HOW TO COMPLETE THIS TASK:
Without any images, write the listing below out word for word.

THE INPUT:

↓

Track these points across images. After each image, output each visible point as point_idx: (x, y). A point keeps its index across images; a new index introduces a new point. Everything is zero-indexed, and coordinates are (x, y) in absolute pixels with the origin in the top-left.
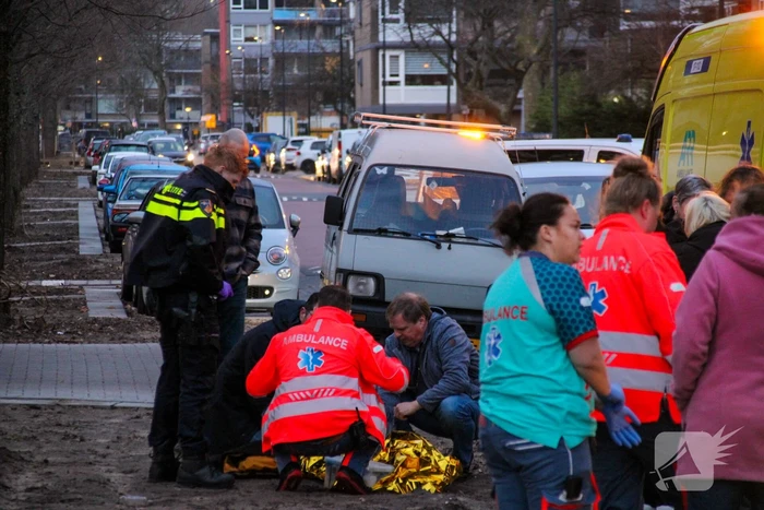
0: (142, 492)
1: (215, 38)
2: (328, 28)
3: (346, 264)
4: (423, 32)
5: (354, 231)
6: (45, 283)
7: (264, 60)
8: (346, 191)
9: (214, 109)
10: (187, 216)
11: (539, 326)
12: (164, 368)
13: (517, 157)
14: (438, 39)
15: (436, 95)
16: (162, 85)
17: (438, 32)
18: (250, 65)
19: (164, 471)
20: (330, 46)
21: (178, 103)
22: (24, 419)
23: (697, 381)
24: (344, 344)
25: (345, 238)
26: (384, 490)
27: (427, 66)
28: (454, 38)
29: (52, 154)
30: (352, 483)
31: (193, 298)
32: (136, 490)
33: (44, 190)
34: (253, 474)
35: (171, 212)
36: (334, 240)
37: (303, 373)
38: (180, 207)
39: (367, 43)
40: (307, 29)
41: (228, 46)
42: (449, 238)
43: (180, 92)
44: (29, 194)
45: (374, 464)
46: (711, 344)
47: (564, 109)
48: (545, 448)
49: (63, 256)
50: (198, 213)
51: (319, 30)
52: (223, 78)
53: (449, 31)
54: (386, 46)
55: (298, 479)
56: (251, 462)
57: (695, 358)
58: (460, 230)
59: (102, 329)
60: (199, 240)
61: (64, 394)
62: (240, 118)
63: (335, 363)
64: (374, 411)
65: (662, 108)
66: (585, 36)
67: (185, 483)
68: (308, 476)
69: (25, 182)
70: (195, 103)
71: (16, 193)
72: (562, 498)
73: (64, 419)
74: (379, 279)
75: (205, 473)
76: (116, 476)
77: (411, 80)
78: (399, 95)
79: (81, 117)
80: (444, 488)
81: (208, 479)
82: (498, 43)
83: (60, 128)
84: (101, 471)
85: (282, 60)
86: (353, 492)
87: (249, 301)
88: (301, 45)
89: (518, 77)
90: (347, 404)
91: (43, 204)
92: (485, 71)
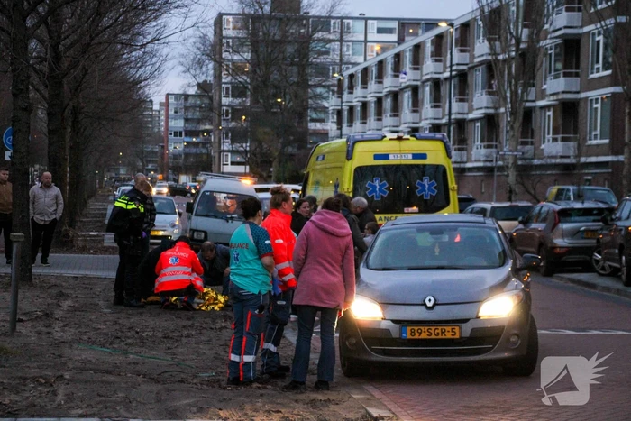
0: (110, 308)
1: (163, 147)
2: (204, 144)
3: (194, 227)
4: (237, 146)
5: (196, 215)
6: (92, 233)
7: (181, 156)
8: (195, 200)
9: (162, 173)
10: (130, 207)
11: (252, 251)
12: (120, 263)
13: (258, 190)
14: (242, 149)
15: (241, 169)
16: (143, 163)
17: (242, 146)
18: (175, 157)
19: (119, 301)
20: (204, 151)
21: (149, 170)
22: (71, 282)
23: (301, 269)
24: (187, 256)
25: (193, 217)
26: (200, 309)
27: (239, 159)
28: (248, 149)
29: (101, 187)
30: (188, 307)
31: (131, 238)
32: (108, 307)
33: (97, 200)
34: (152, 303)
35: (123, 206)
36: (190, 218)
37: (171, 265)
38: (127, 204)
39: (217, 149)
40: (196, 144)
41: (168, 150)
42: (232, 218)
43: (150, 167)
44: (91, 202)
45: (196, 300)
46: (306, 255)
47: (286, 175)
48: (253, 294)
49: (99, 224)
50: (134, 206)
51: (201, 145)
52: (165, 161)
53: (247, 146)
54: (224, 151)
55: (168, 306)
56: (152, 298)
57: (299, 260)
58: (236, 216)
59: (107, 250)
60: (134, 216)
61: (88, 273)
62: (171, 176)
63: (183, 262)
64: (197, 279)
65: (308, 173)
66: (295, 150)
67: (126, 306)
68: (172, 304)
69: (90, 197)
70: (155, 171)
71: (86, 202)
72: (256, 312)
73: (86, 282)
74: (205, 233)
75: (133, 302)
76: (101, 303)
77: (232, 163)
78: (228, 169)
79: (114, 175)
80: (222, 309)
81: (135, 304)
82: (264, 151)
83: (106, 179)
84: (96, 301)
85: (187, 155)
86: (188, 310)
87: (152, 241)
88: (193, 150)
89: (270, 163)
90: (186, 277)
91: (96, 205)
92: (259, 161)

↑

REPLY TO THE EXERCISE:
Track these points across images. After each image, output each visible point as point_idx: (x, y). A point keeps its index across images; a new index introduces a new point. Everything is zero-indexed, and coordinates are (x, y) in absolute pixels with the origin in the top-left.
0: (142, 492)
1: (215, 38)
2: (328, 28)
3: (346, 264)
4: (423, 32)
5: (354, 231)
6: (45, 283)
7: (264, 60)
8: (346, 191)
9: (214, 109)
10: (187, 216)
11: (539, 326)
12: (164, 368)
13: (517, 157)
14: (438, 39)
15: (436, 95)
16: (162, 85)
17: (438, 32)
18: (250, 65)
19: (164, 471)
20: (330, 46)
21: (178, 103)
22: (24, 419)
23: (697, 381)
24: (344, 344)
25: (345, 238)
26: (384, 490)
27: (427, 66)
28: (454, 38)
29: (52, 154)
30: (352, 483)
31: (193, 298)
32: (136, 490)
33: (44, 190)
34: (253, 474)
35: (171, 212)
36: (334, 240)
37: (303, 373)
38: (180, 207)
39: (367, 43)
40: (307, 29)
41: (228, 46)
42: (449, 238)
43: (180, 92)
44: (29, 194)
45: (374, 464)
46: (711, 344)
47: (564, 109)
48: (545, 448)
49: (63, 256)
50: (198, 213)
51: (319, 30)
52: (223, 78)
53: (449, 31)
54: (386, 46)
55: (298, 479)
56: (251, 462)
57: (695, 358)
58: (460, 230)
59: (102, 329)
60: (199, 240)
61: (64, 394)
62: (240, 118)
63: (335, 363)
64: (374, 411)
65: (662, 108)
66: (585, 36)
67: (185, 483)
68: (308, 476)
69: (25, 182)
70: (195, 103)
71: (16, 193)
72: (562, 498)
73: (64, 419)
74: (379, 279)
75: (205, 473)
76: (116, 476)
77: (411, 80)
78: (399, 95)
79: (81, 117)
80: (444, 488)
81: (208, 479)
82: (498, 43)
83: (60, 128)
84: (101, 471)
85: (282, 60)
86: (353, 492)
87: (249, 301)
88: (301, 45)
89: (518, 77)
90: (347, 404)
91: (43, 204)
92: (485, 71)
0: (110, 308)
1: (163, 147)
2: (204, 144)
3: (194, 227)
4: (237, 146)
5: (196, 215)
6: (92, 233)
7: (181, 156)
8: (195, 200)
9: (162, 173)
10: (130, 207)
11: (252, 251)
12: (120, 263)
13: (258, 190)
14: (242, 149)
15: (241, 169)
16: (143, 163)
17: (242, 146)
18: (175, 157)
19: (119, 301)
20: (204, 151)
21: (149, 170)
22: (71, 282)
23: (301, 269)
24: (187, 256)
25: (193, 217)
26: (200, 309)
27: (239, 159)
28: (248, 149)
29: (101, 187)
30: (188, 307)
31: (131, 238)
32: (108, 307)
33: (97, 200)
34: (152, 303)
35: (123, 206)
36: (190, 218)
37: (171, 265)
38: (127, 204)
39: (217, 149)
40: (196, 144)
41: (168, 150)
42: (232, 218)
43: (150, 167)
44: (91, 202)
45: (196, 300)
46: (306, 255)
47: (286, 175)
48: (253, 294)
49: (99, 224)
50: (134, 206)
51: (201, 145)
52: (165, 161)
53: (247, 146)
54: (224, 151)
55: (168, 306)
56: (152, 298)
57: (299, 260)
58: (236, 216)
59: (107, 250)
60: (134, 216)
61: (88, 273)
62: (171, 176)
63: (183, 262)
64: (197, 279)
65: (308, 173)
66: (295, 150)
67: (126, 306)
68: (172, 304)
69: (90, 197)
70: (155, 171)
71: (86, 202)
72: (256, 312)
73: (86, 282)
74: (205, 233)
75: (133, 302)
76: (101, 303)
77: (232, 163)
78: (228, 169)
79: (114, 175)
80: (222, 309)
81: (135, 304)
82: (264, 151)
83: (106, 179)
84: (96, 301)
85: (187, 155)
86: (188, 310)
87: (152, 241)
88: (193, 150)
89: (270, 163)
90: (186, 277)
91: (96, 205)
92: (259, 161)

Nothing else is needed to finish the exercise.